December 03, 2005

Thoughts about the Holiday Season From the Other Side

I have written about my feelings on the holidays on multiple occasions. You can some of them here and here.

Q has written a piece that I think is worth reading. I don't agree with him on a number of things, but I think that his heart is in the right place and he touches upon something that resonates with me. At least my interpretation of his words is roughly this.

Why have people taken what should be a holy day and turned it into something that doesn't reflect the holiness of that day.

From a Jewish perspective it resonates with me because I don't understand why some Jews feel a need to try and compete with Xmas. It is not our holiday and that is ok. Chanukah is not the Jewish Xmas, never was and never will be.

We have always given our children Chanukah gifts and will continue to do so but have been very careful not to go crazy with our gifts.

I think that the real point of what Q is saying is that the meaning of the day has been lost and that the noise surrounding it is obscuring that.

Anyway, just my two cents.

7 comments:

Tanisha said...

And I agree with your two cents. Why do Jews try to be Christians? Don't they know being Jewish is cooler? As a convert I don't miss Christian holidays and I find the rituals of Jewish ones even better.. What say ye Jack?

H said...

Jack - actually Hannukah is the Jewish version of a pagan holiday celebrating the passing of mid winter and our release from the darkness as the days start to grow longer. And Christmas is the Christian version of Hannukah - why did they choose the 25th of December - is it really because they thought Jesus was born then? Uh, no!
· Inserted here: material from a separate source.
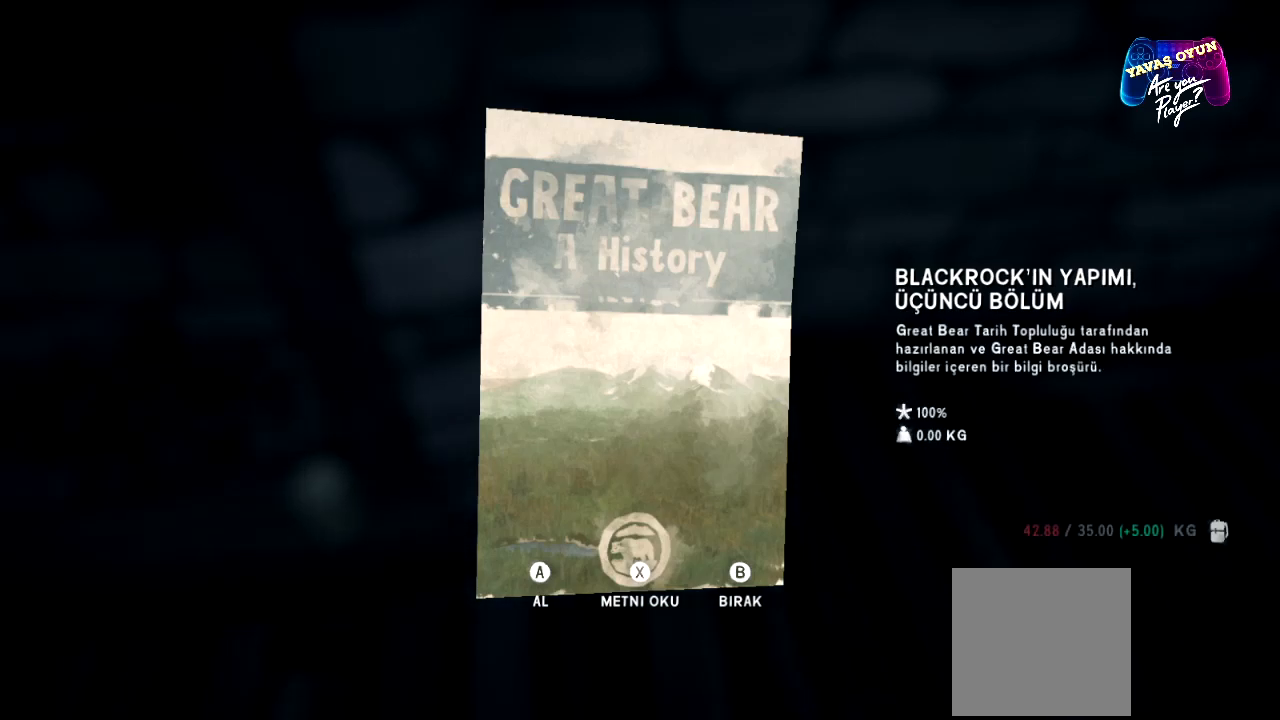
Gameplay with a controller (Xbox layout); each line is a JSON object with the inputs held at the frame after it. "events" lists button and stick changes between this image and that frame as [ms after this image, input, new state], when the widget could be followed in between.
{"buttons": [], "left_stick": "center", "right_stick": "center", "events": []}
The truth is that winter sucks for humans and we all get depressed so we need to celebrate. If you live in america, Britain, or pretty much anywhere in CocaColaland, that means retail therapy these days, so actually consumerism is just the modern day coping mechanism for winter, which means it is the true air to Hannukah, Christmas, Divali, whatever. So if one is an american, then consumerism is infact your cultural response to winter. In the Jewish tradition, which you have chosen not to be a part of, by living in America, not Israel, the response to the hormone deficiency which is winter, is attempting to OD on oil related food products. Death by food is in fact a typical Jewish cultural response to anything, but it really does actually make sense in Hannukah-sufgania terms.
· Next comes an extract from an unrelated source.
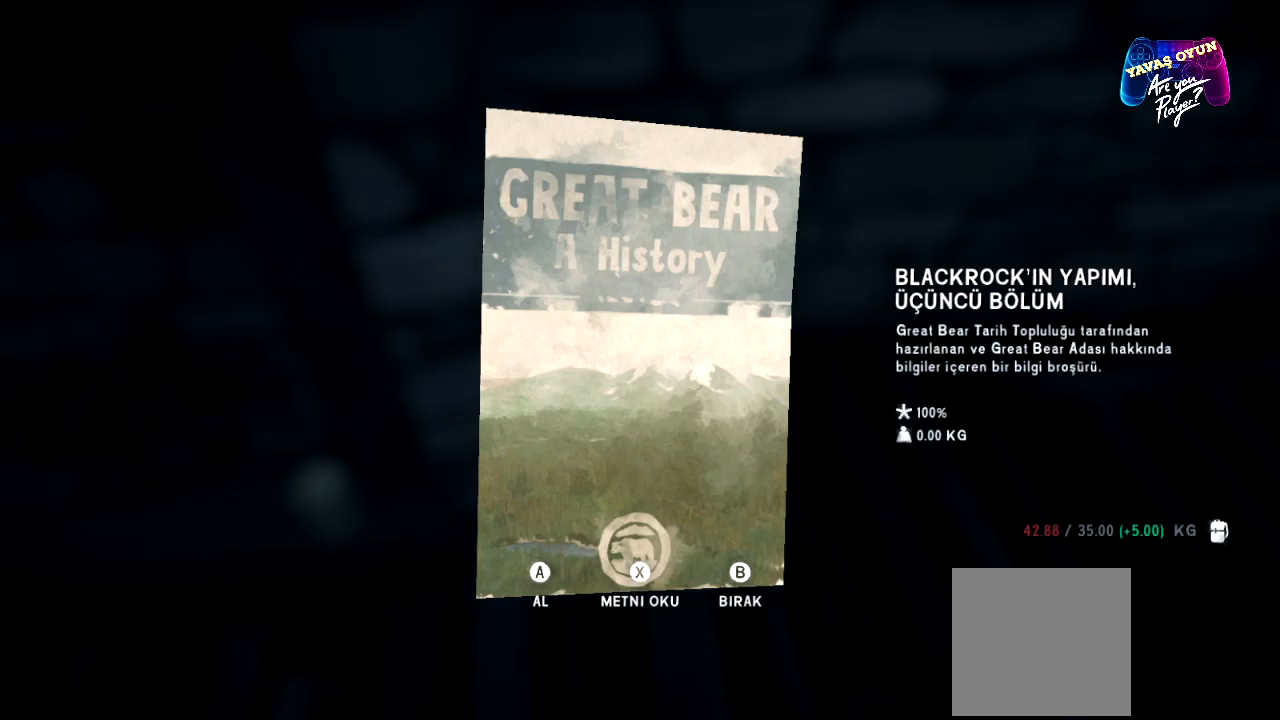
{"buttons": [], "left_stick": "center", "right_stick": "center", "events": []}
Of course Israel is also part of the United Nations of Microsoft inspired Americanisation, so consumerism has infected us too. But you know what - whatever gets us through to spring, and hopefully a new dawn.

MC Aryeh said...

I think it's because X-mas is so pervasive and in-your-face in America. The songs are everywhere, the lights, the trees, the Santas. It is attractive to kids..

I so appreciated not having that in Israel. In fact, one of the funniest things there is that X-mas lights are sold in Meah Shearim as sukkot decorations. I wonder if they have any idea what they were intended for...it is so wonderful to walk around and see chanukah lights in every window,,,

Neil said...

I think Hannukah plays a much bigger role for Jews who don't live in cities with Jewish communities and Christmas is still celebrated like a sacred holiday. I guess my parents were comfrotable enough with their Jewishness that we weren't afraid that Christmas was going to turn me into an instant convert to Christianity. I even have picturs of me sitting on Santa's lap at Macy's. But I did have a cousin from a small town who came to visit one winter and we went to Macy's. When he saw the Santa Claus, he literally freaked out because his parents taught him that Santa was bad. His parents, because they didn't have much of a Jewish identity, were terrified of Christmas and went all out with Hanukkah gifts, etc. to counteract it.

Jack's Shack said...

Hi Tanisha,

It is about learning how to appreciate what you have and enjoying the tapestry of Jewish life.

H,

Nice try, but it doesn't wash.

MC,

I know what you mean.

Neil,

makes sense to me.

Stephen (aka Q) said...

Thanks for the feedback, Jack. You've captured the gist of my position.

My proposal that Westerners stop celebrating Christmas was not meant seriously … because it's never going to happen. But I genuinely envy the fact that your Jewish holy days have not been secularized.
Q

Jack's Shack said...

Hi Q,

It is always good to speak with you.